-- To-do item --
Each entry below should be restated word for word, without any picture it contains.

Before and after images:
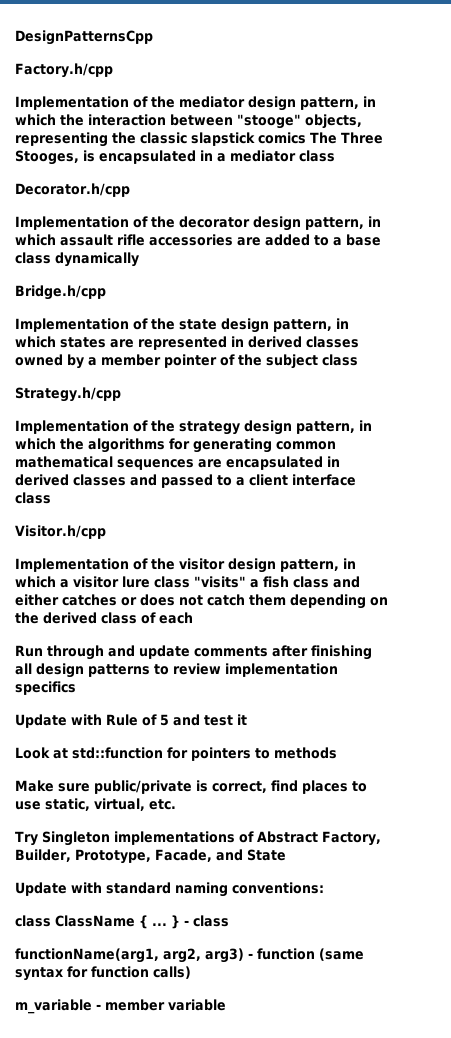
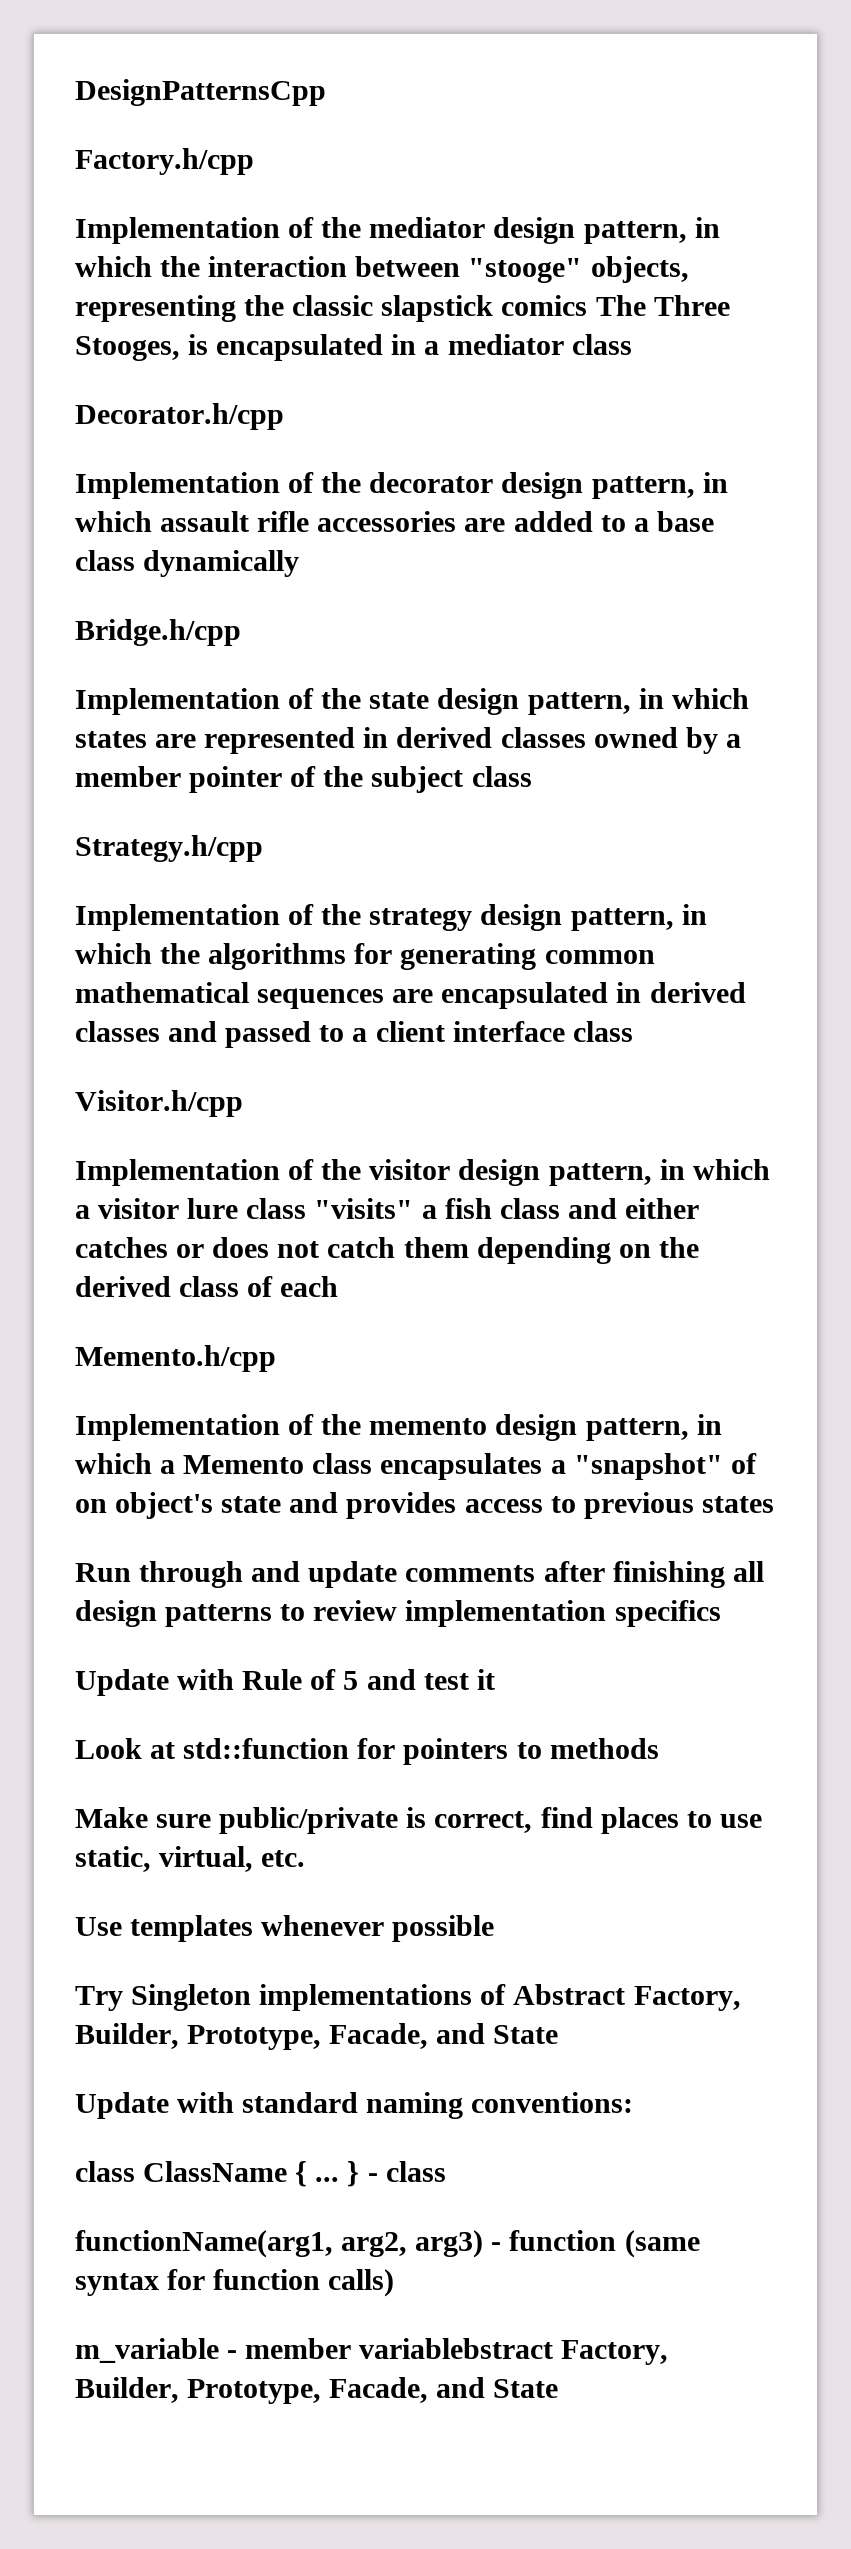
(193, 618) none -> [75,1345,276,1372] [75,1414,722,1441] [75,1453,757,1480] [75,1492,774,1519] // Memento.h/cpp // Implementation of the memento design pattern, in which a Memento class encapsulates a "snapshot" of on object's state and provides access to previous states
(176, 804) none -> [75,1915,495,1942] // Use templates whenever possible
[168,999,226,1011] variable -> [359,2338,669,2365] [75,2377,559,2404] variablebstract Factory, Builder, Prototype, Facade, and State

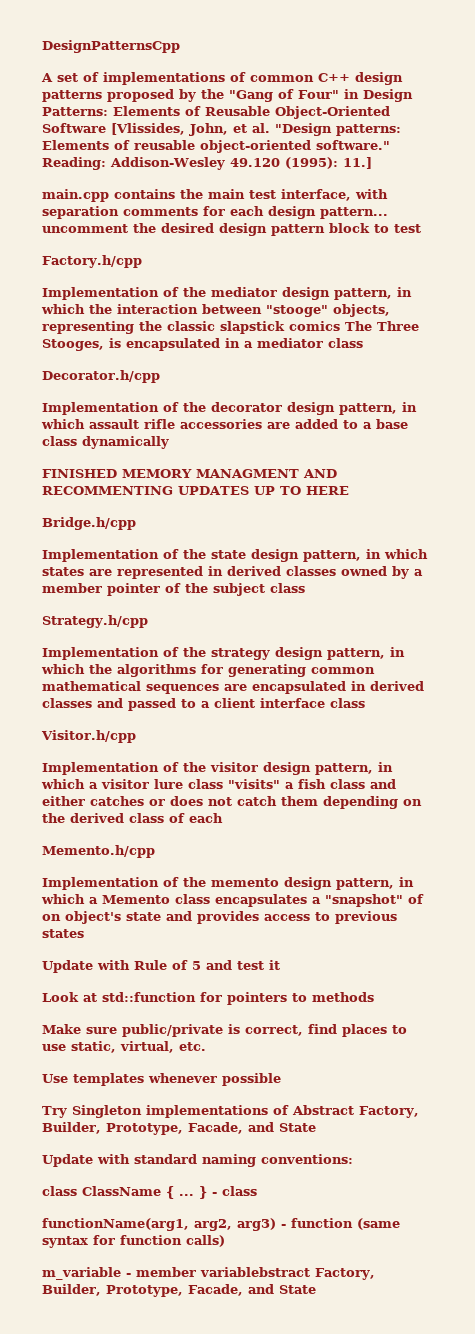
(326, 92) none -> [41,72,403,85] [42,89,413,102] [42,106,390,119] [42,123,401,136] [42,140,390,153] [42,157,372,170] [42,189,388,202] [42,206,388,219] [42,223,421,236] // A set of implementations of common C++ design patterns proposed by the "Gang of Four" in Design Patterns: Elements of Reusable Object-Oriented Software [Vlissides, John, et al. "Design patterns: Elements of reusable object-oriented software." Reading: Addison-Wesley 49.120 (1995): 11.] // main.cpp contains the main test interface, with separation comments for each design pattern... uncomment the desired design pattern block to test
(300, 563) none -> [42,469,337,478] [42,486,349,495] // FINISHED MEMORY MANAGMENT AND RECOMMENTING UPDATES UP TO HERE
[75,1561,764,1588] [75,1600,721,1627] // Run through and update comments after finishing all design patterns to review implementation specifics -> (84, 933) none

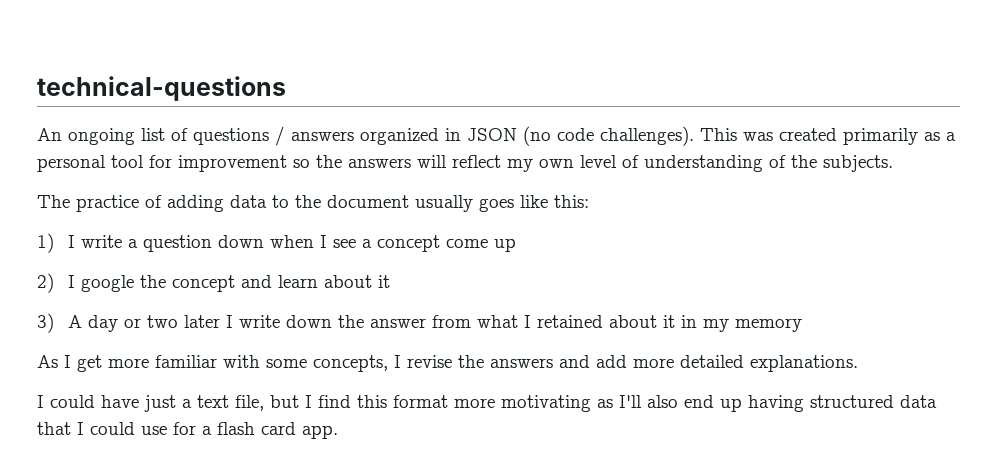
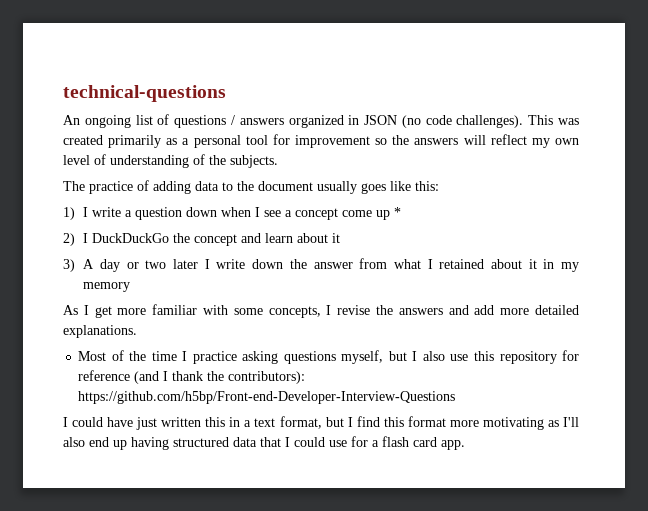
(517, 245) none -> [394,207,402,217] *
[81,275,135,292] google -> [92,233,170,243] DuckDuckGo
(858, 363) none -> [78,350,579,364] [78,370,306,384] [78,391,456,404] // Most of the time I practice asking questions myself, but I also use this repository for reference (and I thank the contributors): https://github.com/h5bp/Front-end-Developer-Interview-Questions
(176, 403) none -> [161,417,241,427] written this in
[235,395,264,411] file, -> [279,416,322,429] format,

-- Result --
(193, 618) none -> [75,1345,276,1372] [75,1414,722,1441] [75,1453,757,1480] [75,1492,774,1519] // Memento.h/cpp // Implementation of the memento design pattern, in which a Memento class encapsulates a "snapshot" of on object's state and provides access to previous states
(176, 804) none -> [75,1915,495,1942] // Use templates whenever possible
[168,999,226,1011] variable -> [359,2338,669,2365] [75,2377,559,2404] variablebstract Factory, Builder, Prototype, Facade, and State

(326, 92) none -> [41,72,403,85] [42,89,413,102] [42,106,390,119] [42,123,401,136] [42,140,390,153] [42,157,372,170] [42,189,388,202] [42,206,388,219] [42,223,421,236] // A set of implementations of common C++ design patterns proposed by the "Gang of Four" in Design Patterns: Elements of Reusable Object-Oriented Software [Vlissides, John, et al. "Design patterns: Elements of reusable object-oriented software." Reading: Addison-Wesley 49.120 (1995): 11.] // main.cpp contains the main test interface, with separation comments for each design pattern... uncomment the desired design pattern block to test
(300, 563) none -> [42,469,337,478] [42,486,349,495] // FINISHED MEMORY MANAGMENT AND RECOMMENTING UPDATES UP TO HERE
[75,1561,764,1588] [75,1600,721,1627] // Run through and update comments after finishing all design patterns to review implementation specifics -> (84, 933) none

(517, 245) none -> [394,207,402,217] *
[81,275,135,292] google -> [92,233,170,243] DuckDuckGo
(858, 363) none -> [78,350,579,364] [78,370,306,384] [78,391,456,404] // Most of the time I practice asking questions myself, but I also use this repository for reference (and I thank the contributors): https://github.com/h5bp/Front-end-Developer-Interview-Questions
(176, 403) none -> [161,417,241,427] written this in
[235,395,264,411] file, -> [279,416,322,429] format,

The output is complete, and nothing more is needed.